What do I mean by this? Well, let’s explore Content Goals versus Channel Strategy for a moment. And for this, let’s home in on a seasonal content classic, the digital Advent calendar.

Over the coming days and weeks, we will all increasingly see a variety of social media Advent calendars appearing in our feeds. For clarity, I’m not saying these are wrong, but I do challenge the Content Goal that these are aligned too. An Advent calendar is a seasonal classic. Nearly all of us grew up embracing the analogue version and most of our children experience the same today. In some European countries the Advert calendar has greater meaning and impact. For example, I know countries like Germany create Advent calendars for loved ones, containing personalised gifts. What a lovely sentiment and gift. The thought of waking each morning to open and receive a uniquely thought-through gift is heart-warming.

If the goal is to impart happiness, then an Advent calendar is a terrific concept. If the Advent calendar is being used to trigger a subsequent action from me, then it’s a minor form of bribery. Ok, I’m being melodramatic again – stick with me for a moment.

If our Content Goal in December is to drive brand awareness, or customer acquisition, then an Advent calendar is not tactically astute. They won’t standout in feed from the social noise and they’re unlikely to be unique enough to foster widespread admiration. If your Content Goal is to share some seasonal happiness, in the same vain as sending a Christmas card then an Advent calendar is perfect.

My point being, we need to understand the Content Goals for the entire year; understanding quarterly and monthly focuses and requirements. Of course, the Content Goals ladder to the over-arching marketing strategy that will likely map acquisition and retention requirements.

Now, returning to my original point. Imagine charging creatives with producing a digital Advent calendar without giving them the guidance of ‘a simple tactical deployment to surprise and delight our audience’. Creatives would adore producing seasonal artwork with 24 iterations as there are 24 days on an Advent calendar. They would explore evoking images and messages that look wonderful, but essentially utilise far too much design time for a tactical deployment that’s unlikely to delivery acquisition or retention results.

By putting a specific talent in the room at briefing, someone who understand the strategic element behind the Advent calendar requirement; and by having someone in the room with a planning mind and the gift for mapping resource bookings. All of a sudden the creatives understand the tactical requirement, with the correct goal, and the right production constraints.

Win. Win. You get the required asset without burning excessive time.

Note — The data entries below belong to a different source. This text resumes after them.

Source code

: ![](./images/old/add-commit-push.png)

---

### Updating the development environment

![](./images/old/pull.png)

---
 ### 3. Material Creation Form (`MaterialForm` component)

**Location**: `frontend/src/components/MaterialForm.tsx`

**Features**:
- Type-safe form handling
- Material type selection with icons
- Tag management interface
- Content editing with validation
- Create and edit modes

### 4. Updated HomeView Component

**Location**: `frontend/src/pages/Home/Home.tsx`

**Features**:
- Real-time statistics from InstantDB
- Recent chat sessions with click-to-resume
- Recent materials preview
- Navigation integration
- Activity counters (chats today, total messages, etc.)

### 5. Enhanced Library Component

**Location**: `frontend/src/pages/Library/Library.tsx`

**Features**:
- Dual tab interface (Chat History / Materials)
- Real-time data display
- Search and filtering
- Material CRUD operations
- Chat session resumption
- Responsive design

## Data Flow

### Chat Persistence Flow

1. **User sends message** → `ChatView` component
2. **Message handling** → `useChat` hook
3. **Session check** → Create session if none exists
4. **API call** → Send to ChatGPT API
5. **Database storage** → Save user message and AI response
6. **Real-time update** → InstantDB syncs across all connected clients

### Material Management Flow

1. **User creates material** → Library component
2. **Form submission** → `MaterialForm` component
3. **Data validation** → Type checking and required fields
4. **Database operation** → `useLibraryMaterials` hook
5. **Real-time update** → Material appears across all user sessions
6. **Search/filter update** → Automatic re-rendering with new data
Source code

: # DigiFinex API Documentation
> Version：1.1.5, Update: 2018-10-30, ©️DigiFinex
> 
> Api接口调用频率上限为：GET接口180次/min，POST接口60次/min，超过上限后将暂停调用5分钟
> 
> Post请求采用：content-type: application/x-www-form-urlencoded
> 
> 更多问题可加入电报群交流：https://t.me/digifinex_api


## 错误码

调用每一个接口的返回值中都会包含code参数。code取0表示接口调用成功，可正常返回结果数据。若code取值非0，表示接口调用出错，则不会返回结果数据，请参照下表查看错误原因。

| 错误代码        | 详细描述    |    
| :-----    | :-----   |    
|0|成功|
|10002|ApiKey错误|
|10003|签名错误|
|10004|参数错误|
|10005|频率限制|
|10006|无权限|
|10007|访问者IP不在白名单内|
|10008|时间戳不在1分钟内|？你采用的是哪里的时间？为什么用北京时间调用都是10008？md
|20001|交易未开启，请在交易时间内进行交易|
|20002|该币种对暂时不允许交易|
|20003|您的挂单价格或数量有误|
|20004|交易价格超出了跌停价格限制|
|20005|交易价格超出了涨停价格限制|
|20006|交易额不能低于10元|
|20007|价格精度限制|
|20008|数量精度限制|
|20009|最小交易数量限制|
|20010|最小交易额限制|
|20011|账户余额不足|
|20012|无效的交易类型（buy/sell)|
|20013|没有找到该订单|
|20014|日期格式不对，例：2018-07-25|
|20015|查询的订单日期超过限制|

However, if the original Content Goal is customer acquisition, then you need to revisit the content conversation. An Advent calendar won’t deliver that. You wouldn’t be enticing your audience to discover more about your proposition or service. You won’t activate audiences to trigger a purchase. Essentially, you would be clogging your feed with the wrong content to deliver a specific goal.

Your strategy defines what you need to do as a business and how you’re going to get there. It will encompass strategic focuses and deliverables that collectively deliver ‘what good looks like’ for the business. The Channel Strategy will define what Content Types sit where and define their role within the marketing mix. The Content Goal explores the specific goals that build towards successful delivery of your strategy; Awareness, Acquisition, Retention, Recruitment, CSR etc.

The point being. You can’t possibly ideate on a piece of content unless you understand WHY you’re producing the content. What roles does it need to perform? Sadly, too many businesses use the lovely and heart-warming Advent calendars for the wrong reason. When living the correct Content Goal, they have a place. If you’re thinking they will deliver brand awareness or customer acquisition then sadly you will be disappointed.

Now think about all the other content you’ve produced this year. Did you understand the right Content Goal for its production? How much of that time and output has been innocently misplaced? It makes you think, doesn’t it?

Unlock your creative talent, and improve your efficiency, impact, and ultimately, audience engagement by have the right strategic questions answered. It really does all start with WHY (are we doing this?).